Problem details: For this exercise, copy the data exactly and omit any images.

Records supplied:
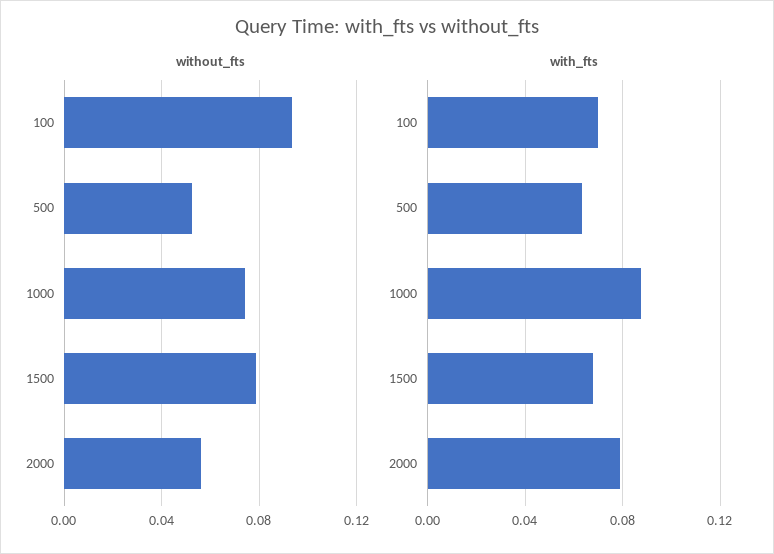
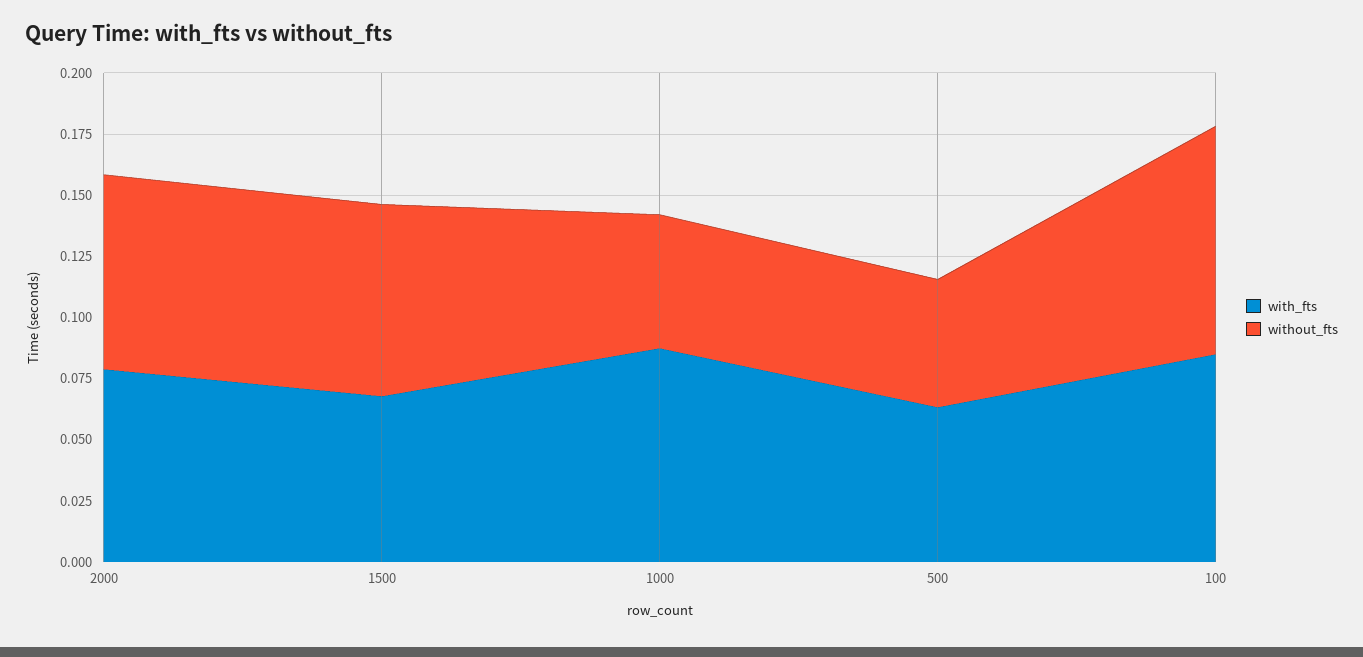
  {
    "without_fts": {
      "100": 0.095,
      "500": 0.05,
-     "1000": 0.075,
+     "1000": 0.055,
      "1500": 0.08,
-     "2000": 0.055
+     "2000": 0.08
    },
    "with_fts": {
-     "100": 0.07,
+     "100": 0.085,
      "500": 0.065,
      "1000": 0.085,
      "1500": 0.07,
      "2000": 0.08
    }
  }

Output for this task:
  {
    "without_fts": {
      "100": 0.095,
      "500": 0.05,
-     "1000": 0.075,
+     "1000": 0.055,
      "1500": 0.08,
-     "2000": 0.055
+     "2000": 0.08
    },
    "with_fts": {
-     "100": 0.07,
+     "100": 0.085,
      "500": 0.065,
      "1000": 0.085,
      "1500": 0.07,
      "2000": 0.08
    }
  }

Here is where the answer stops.